We introduce ECG-Image-Kit, an open-source toolbox for generating synthetic ECG images with realistic artifacts from time-series data, and showcase its application in developing algorithms for data augmentation and ECG image digitization. Synthetic data is generated by producing distortionless ECG images on a standard ECG paper background. Subsequently, various distortions, including handwritten text artifacts, wrinkles, creases, and perspective transformations, are applied to these ECG images. The artifacts and text are synthetically generated, excluding personally identifiable information. The toolbox is used for data augmentation in the 2024 PhysioNet Challenge on Digitization and Classification of ECG Images. As a case study, we employed ECG-Image-Kit to create an ECG image dataset of 21,801 records from the PhysioNet QT database. A denoising convolutional neural network (DnCNN)-based model was developed and trained on this synthetic dataset and used to convert the synthetically generated images back into time-series data for evaluation. SNR was calculated to assess the quality of image digitization compared to the ground truth ECG time-series. The results show an average signal recovery SNR of 11.17 +/- 9.19 dB, indicating the synthetic ECG image dataset's significance for training deep learning models. For clinical evaluation, we measured the error between the estimated and ground-truth time-series data's RR and QT-intervals. The accuracy of the estimated RR and QT-intervals also suggests that the respective clinical parameters are maintained. These results demonstrate the effectiveness of a deep learning-based pipeline in accurately digitizing paper ECGs and highlight a generative approach to digitization.

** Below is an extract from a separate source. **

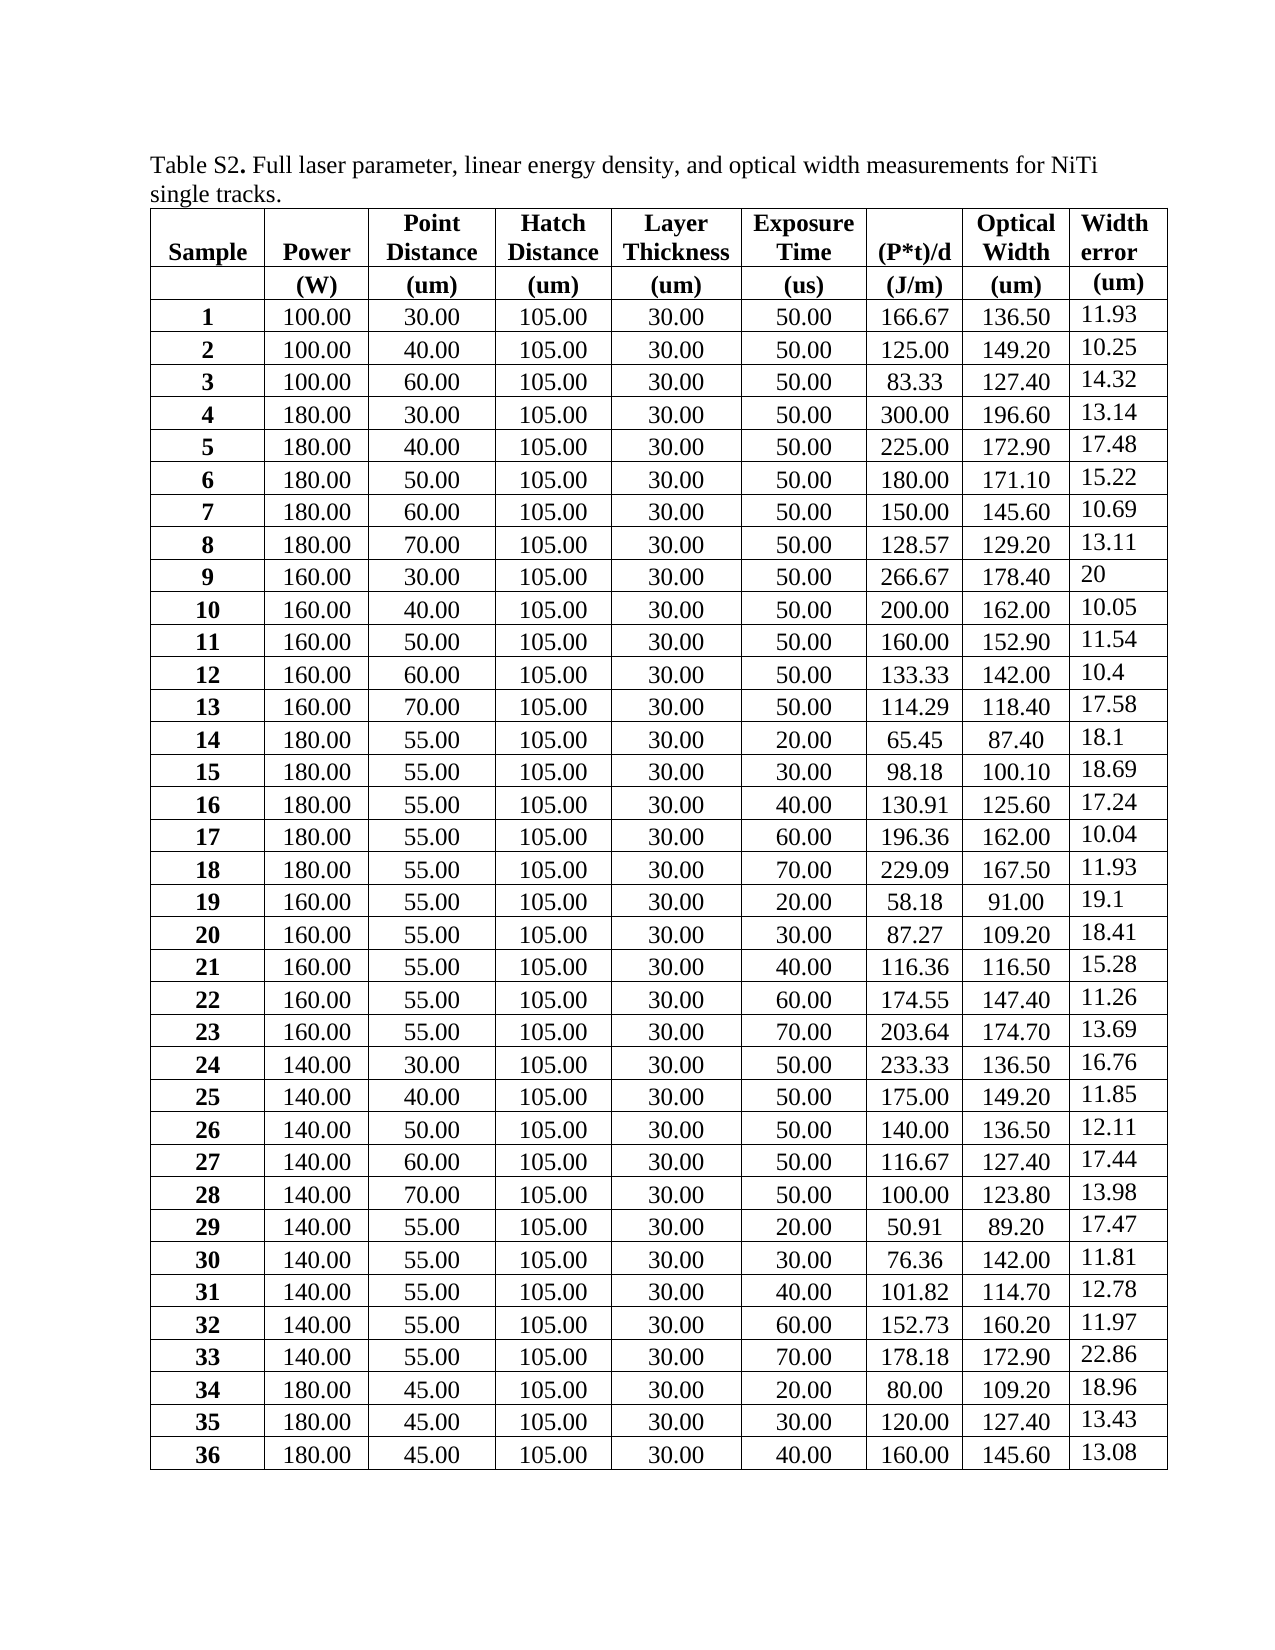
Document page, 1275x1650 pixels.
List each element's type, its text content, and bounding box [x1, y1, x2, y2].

翻译：本文介绍ECG-Image-Kit这一开源工具箱，该工具可从时间序列数据生成具有真实伪影的合成心电图图像，并展示其在数据增强与心电图图像数字化算法开发中的应用。合成数据通过在标准心电图记录纸背景上生成无失真图像来实现，随后对图像施加包括手写文本伪影、褶皱、折痕及透视变换在内的多种失真形式。所有伪影与文本均为合成生成，不包含个人身份信息。基于该工具箱，我们为2024年PhysioNet挑战赛（心电图图像数字化与分类）提供了数据增强支持。作为案例研究，我们利用ECG-Image-Kit从PhysioNet QT数据库创建了包含21,801条记录的心电图图像数据集，并在此合成数据集上训练了基于去噪卷积神经网络（DnCNN）的模型，用于将生成的合成图像转换回时间序列数据进行评估。通过计算信噪比（SNR）衡量图像数字化质量与真实心电图时间序列的差异，结果显示平均信号恢复SNR为11.17±9.19 dB，表明该合成心电图数据集对训练深度学习模型具有重要价值。临床评估中，我们测量了估计时间序列数据与真实数据中RR间期和QT间期的误差，结果显示RR与QT间期估测的准确性表明相应临床参数得以保留。这些结果验证了基于深度学习的流程在准确数字化纸质心电图方面的有效性，并突显了数字化的生成式方法。